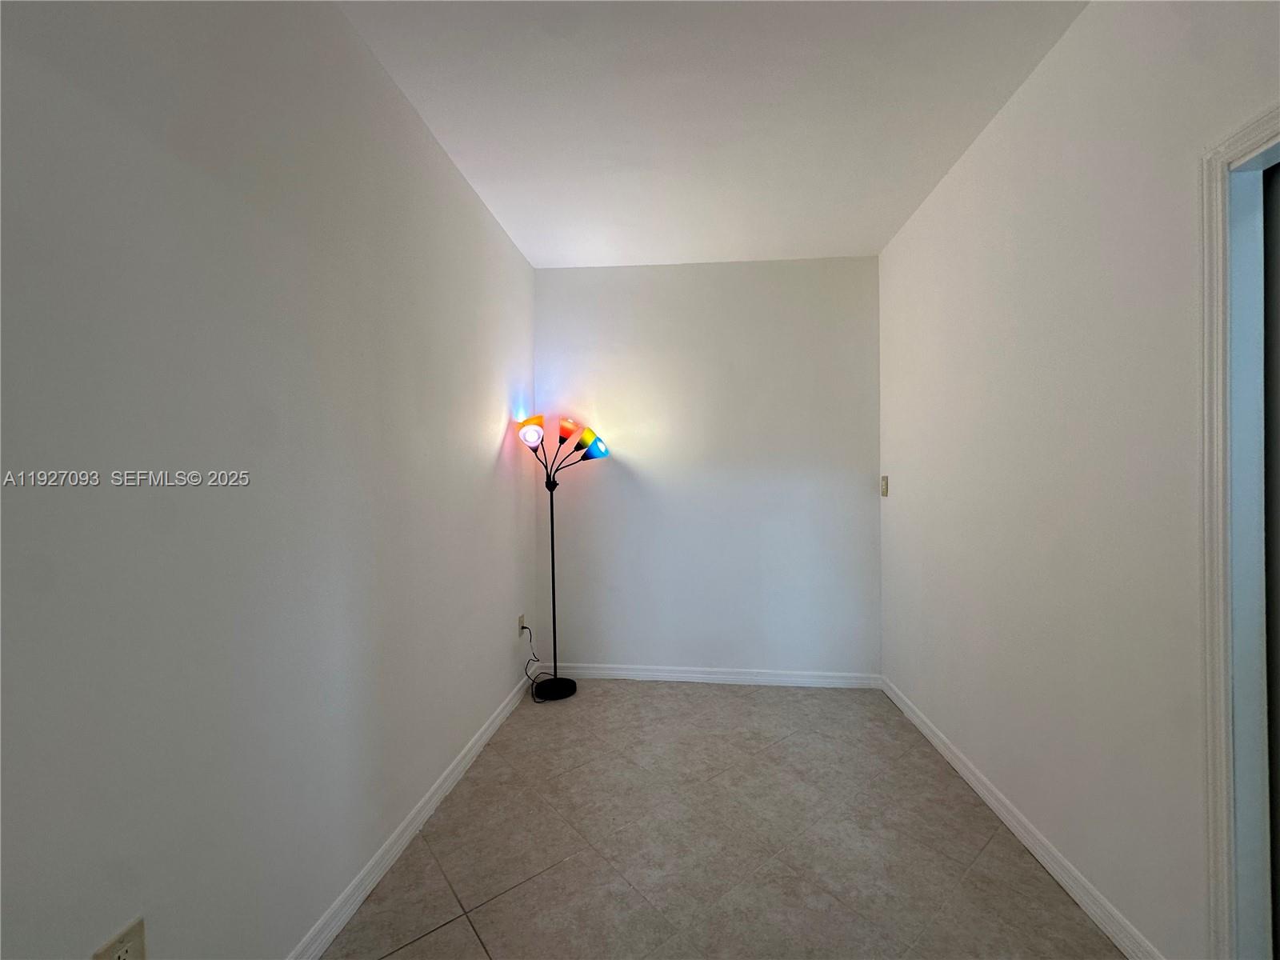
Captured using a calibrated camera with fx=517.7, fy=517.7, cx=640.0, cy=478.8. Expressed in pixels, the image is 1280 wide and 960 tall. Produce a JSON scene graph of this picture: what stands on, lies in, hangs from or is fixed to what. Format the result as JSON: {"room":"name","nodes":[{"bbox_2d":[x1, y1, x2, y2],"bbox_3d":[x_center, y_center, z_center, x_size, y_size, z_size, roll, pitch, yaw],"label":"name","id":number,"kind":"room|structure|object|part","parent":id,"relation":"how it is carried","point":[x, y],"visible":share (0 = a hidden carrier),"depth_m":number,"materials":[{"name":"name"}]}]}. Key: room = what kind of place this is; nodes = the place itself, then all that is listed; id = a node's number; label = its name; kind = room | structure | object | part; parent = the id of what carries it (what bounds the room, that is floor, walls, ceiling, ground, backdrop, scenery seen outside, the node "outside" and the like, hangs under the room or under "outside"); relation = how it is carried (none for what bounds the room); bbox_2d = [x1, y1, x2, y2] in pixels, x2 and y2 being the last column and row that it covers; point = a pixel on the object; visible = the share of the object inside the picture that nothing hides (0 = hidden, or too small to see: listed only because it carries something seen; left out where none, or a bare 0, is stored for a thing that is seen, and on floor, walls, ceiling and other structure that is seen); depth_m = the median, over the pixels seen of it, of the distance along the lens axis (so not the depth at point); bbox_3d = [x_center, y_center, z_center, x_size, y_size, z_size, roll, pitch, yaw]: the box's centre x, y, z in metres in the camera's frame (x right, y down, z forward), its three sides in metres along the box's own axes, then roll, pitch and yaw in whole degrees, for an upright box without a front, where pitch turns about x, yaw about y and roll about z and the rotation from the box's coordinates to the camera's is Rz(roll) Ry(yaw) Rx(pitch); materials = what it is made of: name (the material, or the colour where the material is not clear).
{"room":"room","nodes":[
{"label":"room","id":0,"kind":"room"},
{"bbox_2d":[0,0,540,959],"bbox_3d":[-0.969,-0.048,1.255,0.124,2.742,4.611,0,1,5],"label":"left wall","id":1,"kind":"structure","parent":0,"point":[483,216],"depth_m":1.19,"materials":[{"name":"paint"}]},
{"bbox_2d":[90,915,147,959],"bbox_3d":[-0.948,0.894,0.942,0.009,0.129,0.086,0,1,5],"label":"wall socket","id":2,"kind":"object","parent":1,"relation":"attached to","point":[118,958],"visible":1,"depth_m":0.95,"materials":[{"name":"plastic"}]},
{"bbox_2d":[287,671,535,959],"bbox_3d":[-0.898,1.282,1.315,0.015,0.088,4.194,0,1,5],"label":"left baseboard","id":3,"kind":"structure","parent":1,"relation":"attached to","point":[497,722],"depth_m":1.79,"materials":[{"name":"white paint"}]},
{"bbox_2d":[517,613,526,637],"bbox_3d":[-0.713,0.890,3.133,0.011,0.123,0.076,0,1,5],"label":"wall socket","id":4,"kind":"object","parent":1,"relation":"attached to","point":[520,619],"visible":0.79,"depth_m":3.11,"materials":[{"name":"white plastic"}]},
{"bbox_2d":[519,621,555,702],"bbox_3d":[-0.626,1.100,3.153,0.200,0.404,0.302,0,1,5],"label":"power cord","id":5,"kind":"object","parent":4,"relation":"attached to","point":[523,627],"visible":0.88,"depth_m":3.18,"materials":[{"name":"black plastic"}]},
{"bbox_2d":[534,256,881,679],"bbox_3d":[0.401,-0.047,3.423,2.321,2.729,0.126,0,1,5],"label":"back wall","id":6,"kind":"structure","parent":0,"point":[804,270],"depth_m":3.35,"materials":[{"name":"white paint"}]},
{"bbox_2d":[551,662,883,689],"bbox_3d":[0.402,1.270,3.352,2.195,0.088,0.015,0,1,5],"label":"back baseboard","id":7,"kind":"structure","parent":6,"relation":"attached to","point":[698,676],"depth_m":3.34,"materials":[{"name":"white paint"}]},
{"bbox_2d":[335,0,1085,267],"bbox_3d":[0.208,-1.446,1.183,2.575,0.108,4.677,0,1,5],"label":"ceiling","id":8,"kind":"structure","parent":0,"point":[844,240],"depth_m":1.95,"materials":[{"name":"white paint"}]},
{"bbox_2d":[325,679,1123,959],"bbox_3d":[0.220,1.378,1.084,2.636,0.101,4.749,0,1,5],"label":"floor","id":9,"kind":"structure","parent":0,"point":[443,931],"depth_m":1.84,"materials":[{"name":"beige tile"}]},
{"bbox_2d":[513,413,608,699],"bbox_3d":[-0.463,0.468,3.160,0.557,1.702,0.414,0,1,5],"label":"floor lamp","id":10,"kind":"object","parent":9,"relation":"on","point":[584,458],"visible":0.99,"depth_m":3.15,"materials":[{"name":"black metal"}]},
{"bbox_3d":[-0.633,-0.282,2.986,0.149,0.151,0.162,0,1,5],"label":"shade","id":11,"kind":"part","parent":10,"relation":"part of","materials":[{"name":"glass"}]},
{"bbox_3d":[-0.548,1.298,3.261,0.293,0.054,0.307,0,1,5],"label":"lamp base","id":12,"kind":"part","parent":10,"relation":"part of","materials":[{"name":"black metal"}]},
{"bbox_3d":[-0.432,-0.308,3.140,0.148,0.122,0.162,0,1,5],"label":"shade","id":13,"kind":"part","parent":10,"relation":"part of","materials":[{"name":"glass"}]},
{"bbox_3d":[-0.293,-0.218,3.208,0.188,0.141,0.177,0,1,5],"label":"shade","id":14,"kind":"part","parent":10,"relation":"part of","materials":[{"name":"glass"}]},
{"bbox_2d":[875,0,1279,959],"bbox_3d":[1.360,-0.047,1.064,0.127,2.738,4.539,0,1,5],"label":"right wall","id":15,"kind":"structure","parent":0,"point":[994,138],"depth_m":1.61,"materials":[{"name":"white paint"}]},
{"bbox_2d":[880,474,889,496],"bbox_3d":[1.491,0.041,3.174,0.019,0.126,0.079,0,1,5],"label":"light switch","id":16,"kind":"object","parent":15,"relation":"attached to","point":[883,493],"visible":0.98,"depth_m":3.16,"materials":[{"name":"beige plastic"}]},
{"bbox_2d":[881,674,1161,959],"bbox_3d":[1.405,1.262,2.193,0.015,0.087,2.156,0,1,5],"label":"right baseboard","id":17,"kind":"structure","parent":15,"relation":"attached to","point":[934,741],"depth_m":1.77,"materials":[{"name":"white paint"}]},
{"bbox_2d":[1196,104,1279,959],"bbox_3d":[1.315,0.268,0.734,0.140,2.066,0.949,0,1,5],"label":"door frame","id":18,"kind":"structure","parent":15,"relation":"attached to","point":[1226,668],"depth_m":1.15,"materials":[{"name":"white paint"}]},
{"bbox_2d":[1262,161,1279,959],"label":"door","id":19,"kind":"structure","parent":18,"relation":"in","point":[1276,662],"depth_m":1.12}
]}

------------------------

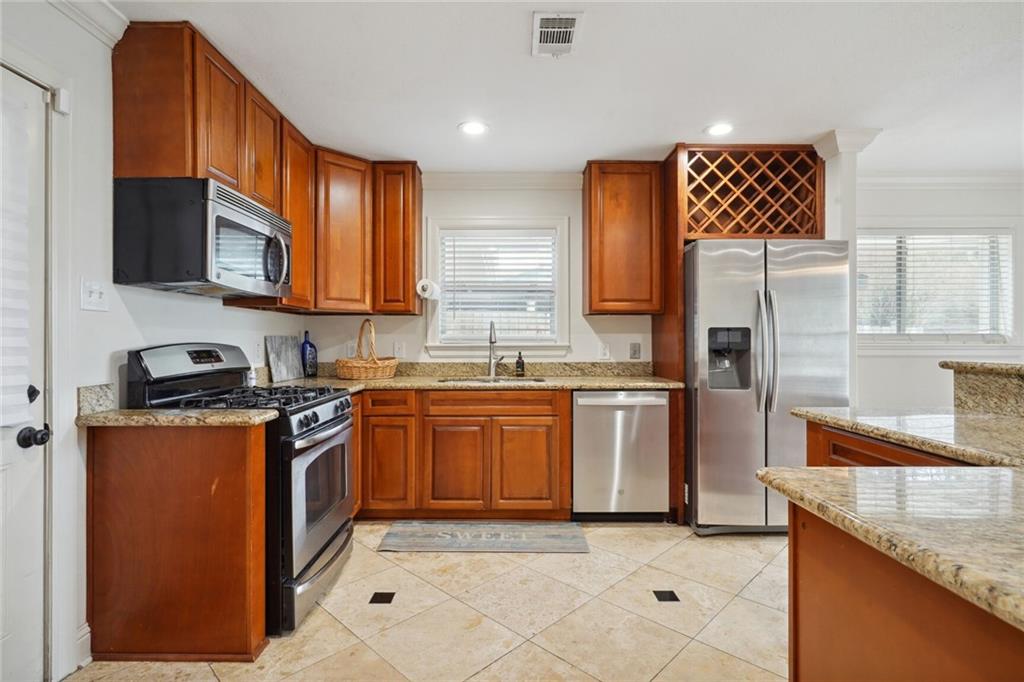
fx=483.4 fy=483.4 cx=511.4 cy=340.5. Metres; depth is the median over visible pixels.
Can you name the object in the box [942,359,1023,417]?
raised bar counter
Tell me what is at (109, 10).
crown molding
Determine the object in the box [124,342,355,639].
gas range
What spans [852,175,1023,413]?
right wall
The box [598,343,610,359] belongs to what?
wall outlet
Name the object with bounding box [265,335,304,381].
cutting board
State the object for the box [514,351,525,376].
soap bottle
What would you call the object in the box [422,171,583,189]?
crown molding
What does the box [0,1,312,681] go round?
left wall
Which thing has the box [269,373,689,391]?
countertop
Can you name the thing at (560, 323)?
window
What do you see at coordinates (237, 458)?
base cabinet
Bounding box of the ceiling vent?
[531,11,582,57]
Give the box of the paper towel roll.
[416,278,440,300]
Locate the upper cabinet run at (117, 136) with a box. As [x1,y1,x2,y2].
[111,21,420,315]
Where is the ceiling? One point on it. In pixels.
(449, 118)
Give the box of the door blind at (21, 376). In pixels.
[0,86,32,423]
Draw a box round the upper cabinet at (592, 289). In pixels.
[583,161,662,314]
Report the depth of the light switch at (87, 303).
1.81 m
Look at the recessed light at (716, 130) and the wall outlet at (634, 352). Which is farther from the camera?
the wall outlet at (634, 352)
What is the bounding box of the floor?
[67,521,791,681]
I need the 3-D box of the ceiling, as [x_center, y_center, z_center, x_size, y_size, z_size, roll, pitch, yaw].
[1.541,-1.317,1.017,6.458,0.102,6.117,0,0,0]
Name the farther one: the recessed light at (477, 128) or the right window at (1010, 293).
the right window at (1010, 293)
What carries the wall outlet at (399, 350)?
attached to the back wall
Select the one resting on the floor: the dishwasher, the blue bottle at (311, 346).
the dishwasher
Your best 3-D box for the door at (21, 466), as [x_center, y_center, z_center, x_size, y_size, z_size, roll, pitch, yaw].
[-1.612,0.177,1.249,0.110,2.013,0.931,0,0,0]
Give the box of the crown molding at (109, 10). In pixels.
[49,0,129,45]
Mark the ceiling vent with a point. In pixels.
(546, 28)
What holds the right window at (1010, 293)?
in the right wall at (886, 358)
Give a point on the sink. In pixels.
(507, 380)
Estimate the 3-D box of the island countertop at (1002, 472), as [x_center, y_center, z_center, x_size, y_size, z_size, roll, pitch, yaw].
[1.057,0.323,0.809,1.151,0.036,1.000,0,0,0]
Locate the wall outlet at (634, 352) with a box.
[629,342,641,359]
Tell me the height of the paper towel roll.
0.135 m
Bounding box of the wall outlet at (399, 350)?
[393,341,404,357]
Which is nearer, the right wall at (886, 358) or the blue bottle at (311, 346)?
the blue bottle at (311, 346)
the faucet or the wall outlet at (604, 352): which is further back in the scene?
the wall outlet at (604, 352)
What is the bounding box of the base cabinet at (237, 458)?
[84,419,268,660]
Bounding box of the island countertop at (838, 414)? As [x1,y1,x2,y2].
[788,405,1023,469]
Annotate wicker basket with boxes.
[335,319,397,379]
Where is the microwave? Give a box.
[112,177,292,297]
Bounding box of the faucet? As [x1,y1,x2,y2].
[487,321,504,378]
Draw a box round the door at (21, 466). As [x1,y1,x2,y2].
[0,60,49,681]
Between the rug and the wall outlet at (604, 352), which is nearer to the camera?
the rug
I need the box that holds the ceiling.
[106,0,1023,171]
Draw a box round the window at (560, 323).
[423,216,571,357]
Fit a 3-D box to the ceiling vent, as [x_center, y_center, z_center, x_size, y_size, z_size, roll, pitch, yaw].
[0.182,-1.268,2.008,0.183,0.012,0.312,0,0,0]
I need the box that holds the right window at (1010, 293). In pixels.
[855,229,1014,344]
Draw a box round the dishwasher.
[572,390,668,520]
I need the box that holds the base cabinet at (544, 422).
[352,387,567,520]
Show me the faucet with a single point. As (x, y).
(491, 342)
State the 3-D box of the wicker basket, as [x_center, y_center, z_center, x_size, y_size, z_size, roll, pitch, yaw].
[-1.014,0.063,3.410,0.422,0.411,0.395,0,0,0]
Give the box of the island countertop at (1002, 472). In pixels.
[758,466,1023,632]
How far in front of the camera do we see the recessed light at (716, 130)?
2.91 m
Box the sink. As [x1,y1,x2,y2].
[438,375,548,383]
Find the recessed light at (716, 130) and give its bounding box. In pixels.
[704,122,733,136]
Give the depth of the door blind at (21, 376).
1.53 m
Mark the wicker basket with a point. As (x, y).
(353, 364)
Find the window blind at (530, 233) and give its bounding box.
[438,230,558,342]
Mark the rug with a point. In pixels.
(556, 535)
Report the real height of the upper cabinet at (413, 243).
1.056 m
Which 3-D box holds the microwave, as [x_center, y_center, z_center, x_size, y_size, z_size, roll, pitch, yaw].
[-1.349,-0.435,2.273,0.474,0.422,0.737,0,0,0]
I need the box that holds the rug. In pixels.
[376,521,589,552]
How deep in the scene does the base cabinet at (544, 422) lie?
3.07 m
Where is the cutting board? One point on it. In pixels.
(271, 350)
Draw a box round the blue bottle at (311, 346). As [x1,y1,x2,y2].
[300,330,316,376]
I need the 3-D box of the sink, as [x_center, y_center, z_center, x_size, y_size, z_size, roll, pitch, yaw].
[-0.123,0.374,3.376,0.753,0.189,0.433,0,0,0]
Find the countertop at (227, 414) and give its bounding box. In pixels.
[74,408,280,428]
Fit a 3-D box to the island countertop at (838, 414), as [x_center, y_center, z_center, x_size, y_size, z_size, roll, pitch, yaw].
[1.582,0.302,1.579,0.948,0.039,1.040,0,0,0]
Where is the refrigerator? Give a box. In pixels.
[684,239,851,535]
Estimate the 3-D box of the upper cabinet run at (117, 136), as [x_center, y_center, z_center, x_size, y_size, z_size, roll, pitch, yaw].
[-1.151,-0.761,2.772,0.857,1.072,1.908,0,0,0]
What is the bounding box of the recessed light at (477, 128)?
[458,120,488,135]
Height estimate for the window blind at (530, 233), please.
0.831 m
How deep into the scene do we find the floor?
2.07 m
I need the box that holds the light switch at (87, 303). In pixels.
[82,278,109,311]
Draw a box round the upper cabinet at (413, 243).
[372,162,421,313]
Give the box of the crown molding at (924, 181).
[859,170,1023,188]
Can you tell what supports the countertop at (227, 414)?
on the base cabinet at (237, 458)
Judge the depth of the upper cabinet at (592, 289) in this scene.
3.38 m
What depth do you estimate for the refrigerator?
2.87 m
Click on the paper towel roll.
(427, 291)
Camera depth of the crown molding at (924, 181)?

------------------------

> _Problem description_
Within the listing above, extract exactly the lines from the line with "Can you tell" to the line with "Camera depth of", the two named lines included, and no others.

> _Exercise solution_
Can you tell what supports the countertop at (227, 414)?
on the base cabinet at (237, 458)
Judge the depth of the upper cabinet at (592, 289) in this scene.
3.38 m
What depth do you estimate for the refrigerator?
2.87 m
Click on the paper towel roll.
(427, 291)
Camera depth of the crown molding at (924, 181)?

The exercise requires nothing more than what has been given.